In the first layer of detection, the CNN model achieved a precision of 92.59%, recall of 93.36%, and an F1 score of 92.96%. In the second layer, which classifies hate speech into categories, the CNN again outperformed other models with an F1 score of 92.36%. These figures were validated through stratified five-fold cross-validation and reinforced by confidence intervals, with the mean accuracy for CNN estimated at 92% and a 95% confidence interval ranging from 91.5% to 92.5%.

Benchmarking experiments were conducted using two external datasets, L-HSAB and OSACT4, to evaluate model generalizability. CNN achieved an F1 score of 88.3% on L-HSAB and 85.0% on OSACT4. AraBERT, a transformer-based model, slightly outperformed CNN on these datasets in terms of contextual understanding but lagged behind in efficiency and precision for short-text detection.

The study identifies several key limitations that impact AI-driven hate speech moderation in Arabic. First, the system struggles to detect sarcasm and implicit hate speech, accounting for about 15% of misclassifications. These cases often include ironic or culturally coded language that is not flagged by standard algorithms.

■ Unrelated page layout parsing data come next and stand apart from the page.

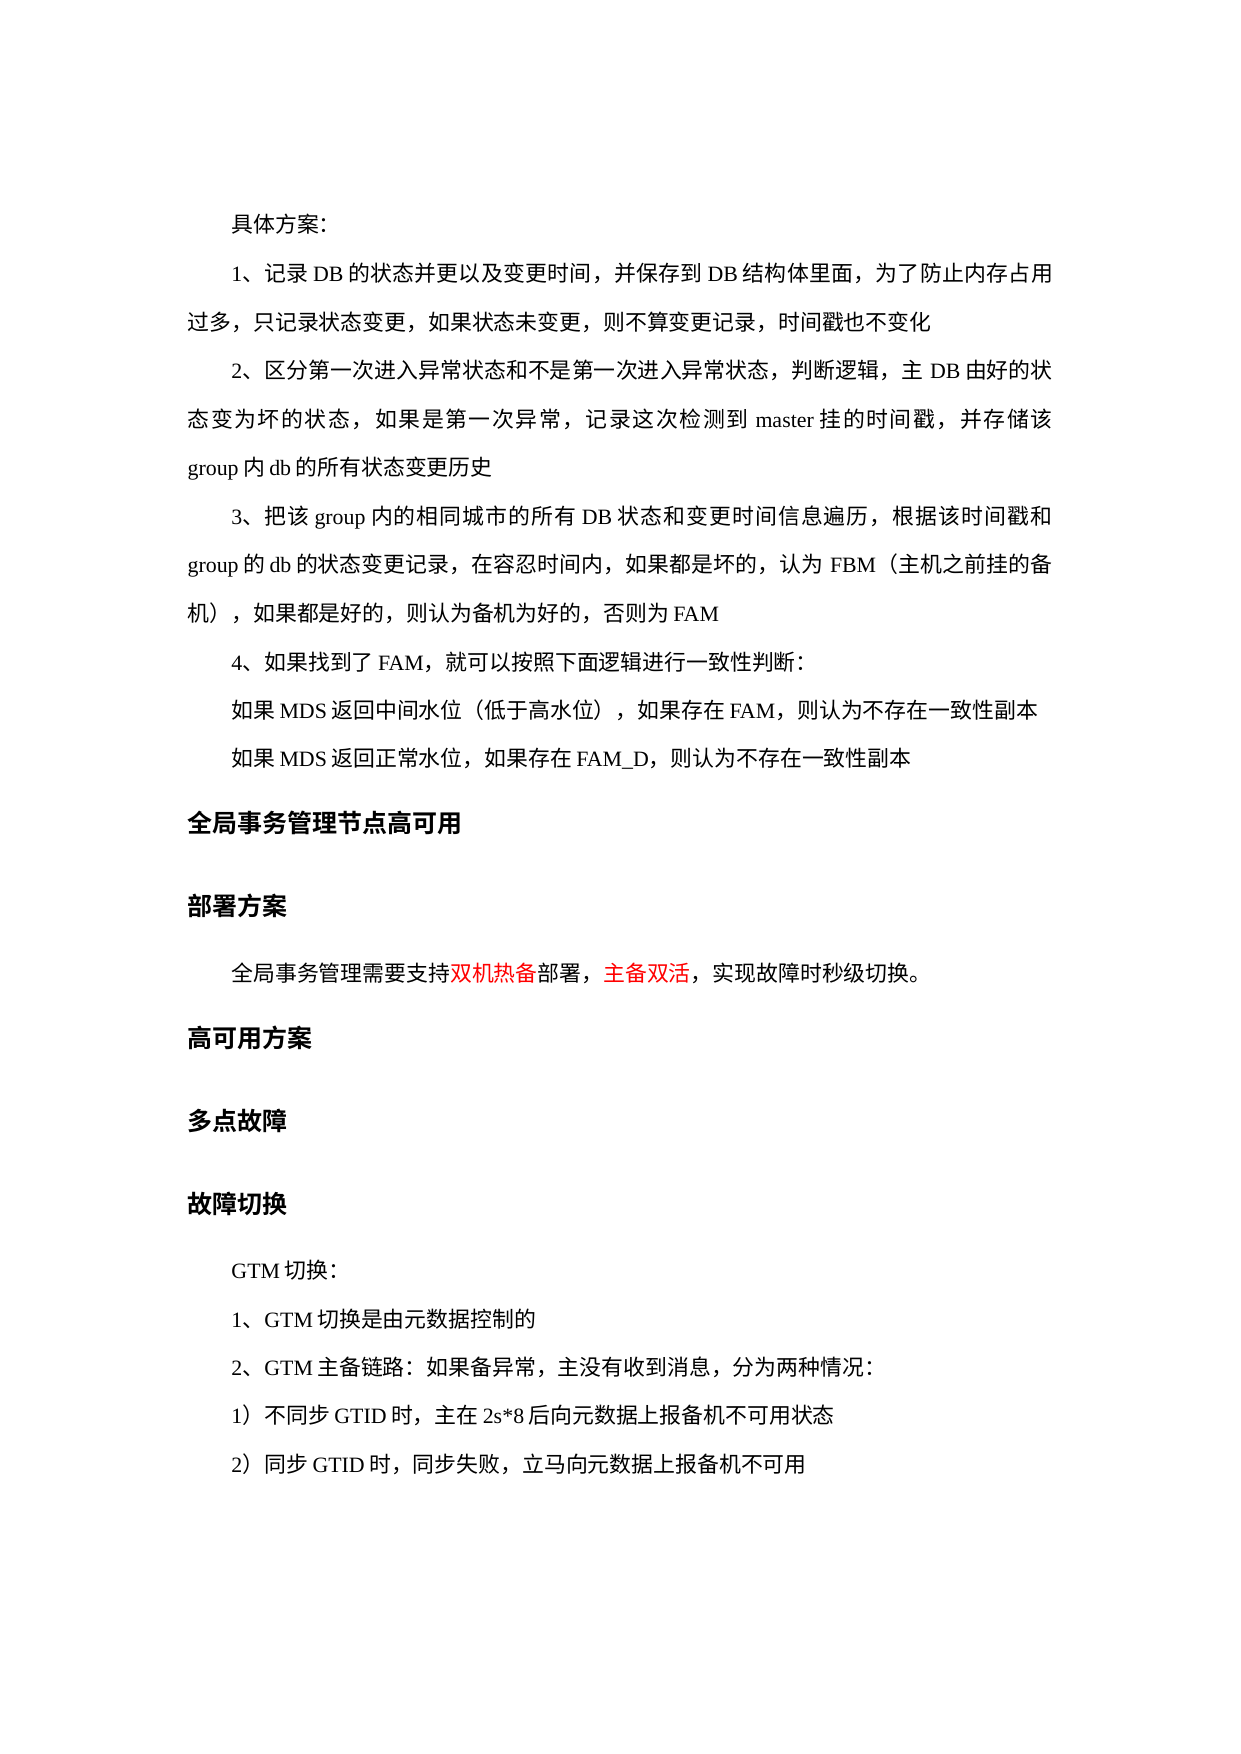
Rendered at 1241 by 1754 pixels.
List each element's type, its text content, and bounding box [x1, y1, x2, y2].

list 记录DB的状态并更以及变更时间，并保存到DB结构体里面，为了防止内存占用过多，只记录状态变更，如果状态未变更，则不算变更记录，时间戳也不变化 [187, 255, 1053, 337]
list 如果找到了FAM，就可以按照下面逻辑进行一致性判断： [187, 644, 1053, 677]
subtitle 部署方案 [187, 872, 1053, 937]
list 区分第一次进入异常状态和不是第一次进入异常状态，判断逻辑，主DB由好的状态变为坏的状态，如果是第一次异常，记录这次检测到master挂的时间戳，并存储该group内db的所有状态变更历史 [187, 352, 1053, 482]
list 同步GTID时，同步失败，立马向元数据上报备机不可用 [187, 1446, 1053, 1479]
list 把该group内的相同城市的所有DB状态和变更时间信息遍历，根据该时间戳和group的db的状态变更记录，在容忍时间内，如果都是坏的，认为FBM（主机之前挂的备机），如果都是好的，则认为备机为好的，否则为FAM [187, 498, 1053, 628]
subtitle 高可用方案 [187, 1004, 1053, 1069]
text GTM切换： [187, 1253, 1053, 1286]
list GTM主备链路：如果备异常，主没有收到消息，分为两种情况： [187, 1350, 1053, 1382]
text 全局事务管理需要支持双机热备部署，主备双活，实现故障时秒级切换。 [187, 955, 1053, 988]
subtitle 故障切换 [187, 1170, 1053, 1235]
subtitle 全局事务管理节点高可用 [187, 789, 1053, 854]
list 如果MDS返回正常水位，如果存在FAM_D，则认为不存在一致性副本 [187, 741, 1053, 773]
list 如果MDS返回中间水位（低于高水位），如果存在FAM，则认为不存在一致性副本 [187, 692, 1053, 725]
list GTM切换是由元数据控制的 [187, 1301, 1053, 1334]
text 具体方案： [187, 207, 1053, 239]
subtitle 多点故障 [187, 1087, 1053, 1152]
list 不同步GTID时，主在2s*8后向元数据上报备机不可用状态 [187, 1398, 1053, 1431]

Dialectal variation - particularly in Gulf, Levantine, and North African Arabic - also poses a challenge. Despite preprocessing and normalization, around 12% of errors stem from regional linguistic nuances that are poorly captured by generalized embeddings.

Additionally, class imbalance affected model recall, particularly in underrepresented categories such as political hate speech. While religious hate speech was detected with high accuracy (precision at 91%, recall at 89%), political hate speech yielded lower performance (precision at 79%, recall at 74%). This disparity underscores the need for a more balanced dataset and advanced augmentation techniques.

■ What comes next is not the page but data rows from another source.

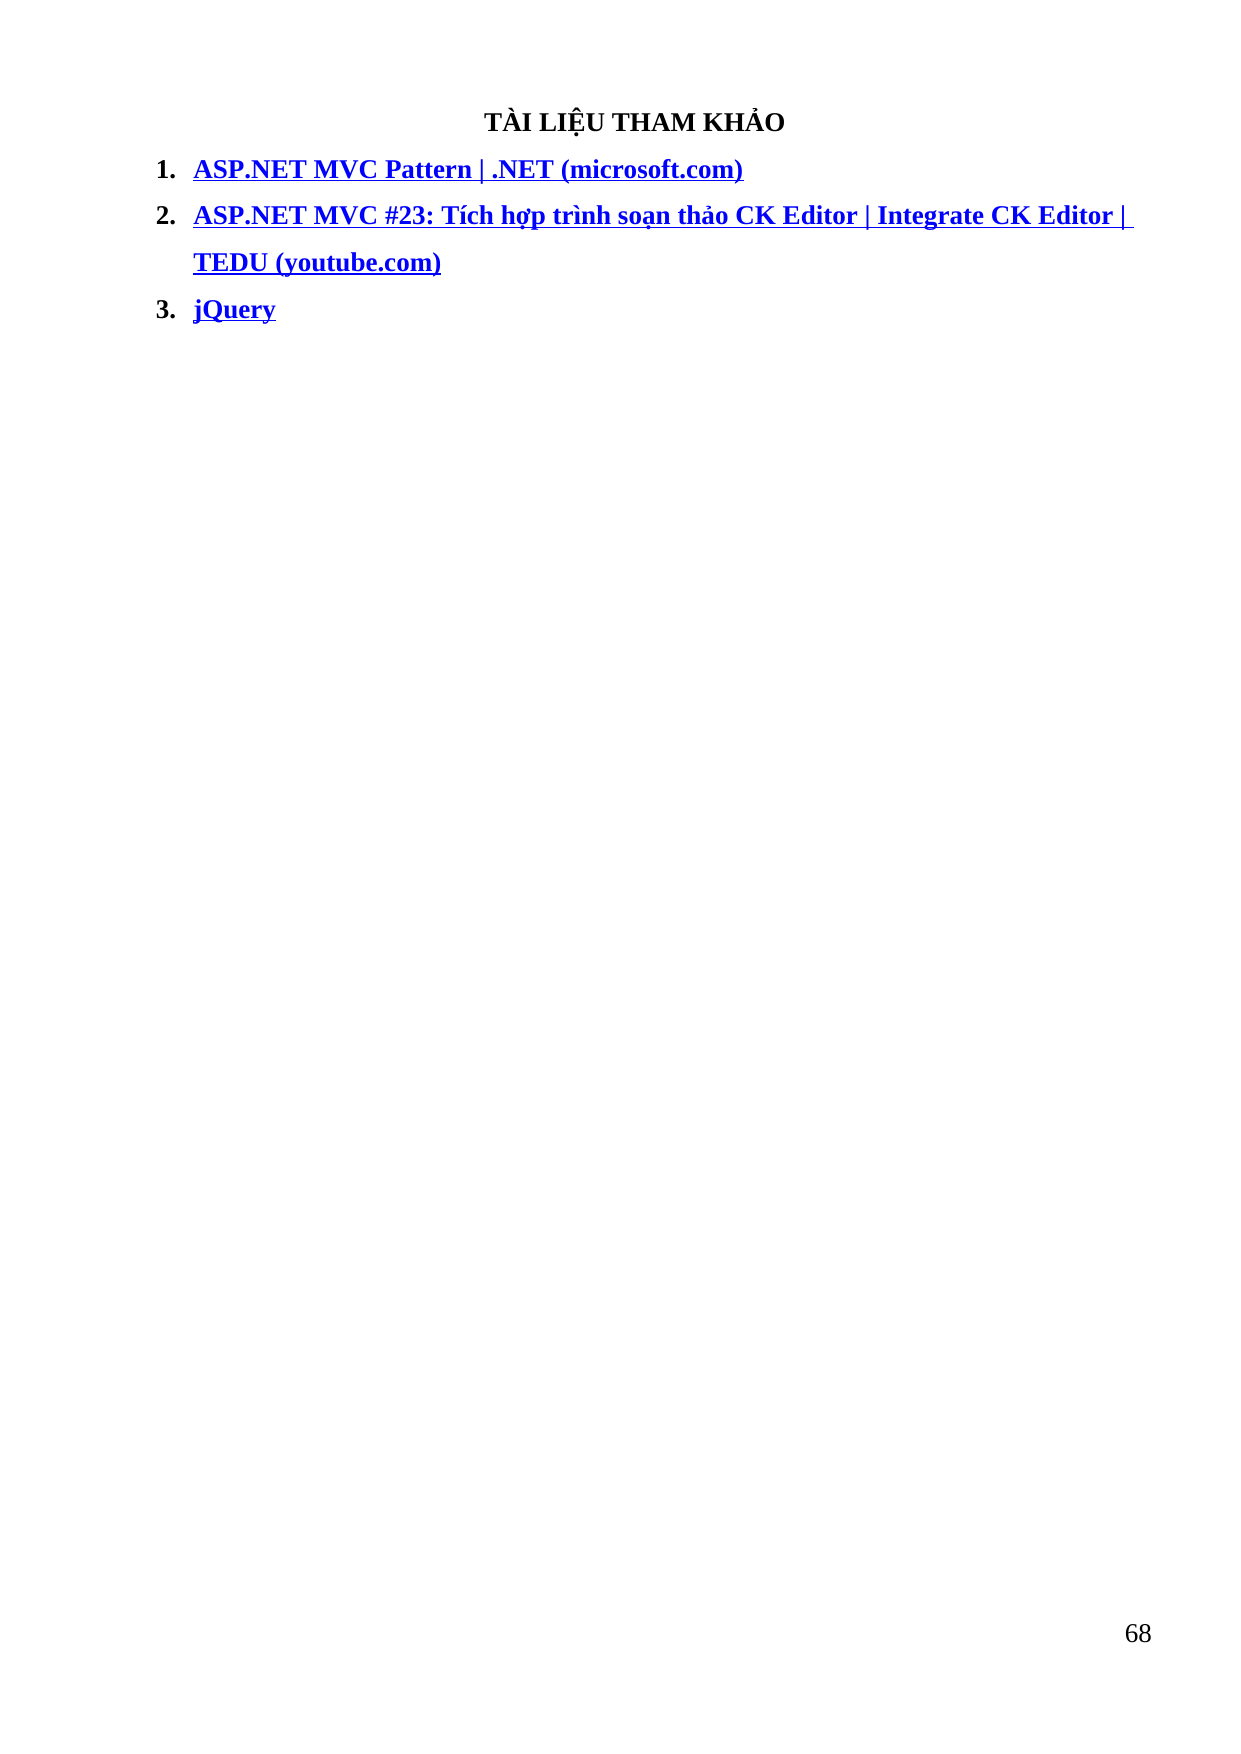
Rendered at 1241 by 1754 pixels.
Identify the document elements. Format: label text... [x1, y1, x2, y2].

list ASP.NET MVC #23: Tích hợp trình soạn thảo CK Editor | Integrate CK Editor | TEDU (youtube.com) [156, 199, 1152, 277]
text TÀI LIỆU THAM KHẢO [118, 106, 1152, 137]
list jQuery [156, 293, 1152, 324]
list ASP.NET MVC Pattern | .NET (microsoft.com) [156, 153, 1152, 184]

The system's real-time processing capabilities offer a practical advantage. Processing 10,000 tweets takes only a few seconds, making it suitable for deployment on content moderation pipelines operating at scale. Its low computational complexity compared to transformer models positions it as a feasible option for platforms with limited processing capacity.

Despite its strong performance, the study acknowledges ethical risks. Overreliance on AI moderation can lead to false positives, silencing legitimate political or cultural expression. To mitigate these risks, the researchers advocate for human-in-the-loop oversight, transparency in algorithmic decision-making, and ongoing model refinement using culturally adaptive datasets.

To enhance future iterations, the researchers propose integrating multimodal data, including emojis, images, and videos, which frequently accompany hateful messages. They also recommend combining CNN architectures with transformer layers to capture both local and global semantic features. Oversampling, cost-sensitive learning, and dialect-specific embeddings are being explored as strategies to reduce classification bias and improve robustness.

The full dataset and framework have been made publicly available on GitHub, inviting further research and collaboration in combating hate speech across Arabic-speaking digital communities.

The system provides an actionable model for social media companies, governments, and civil society actors looking to monitor and counter hate speech in one of the world’s most widely spoken and digitally engaged languages. Its dual-layer design, adaptability, and empirical validation position it as a next-generation solution for maintaining intellectual security and promoting safer online spaces.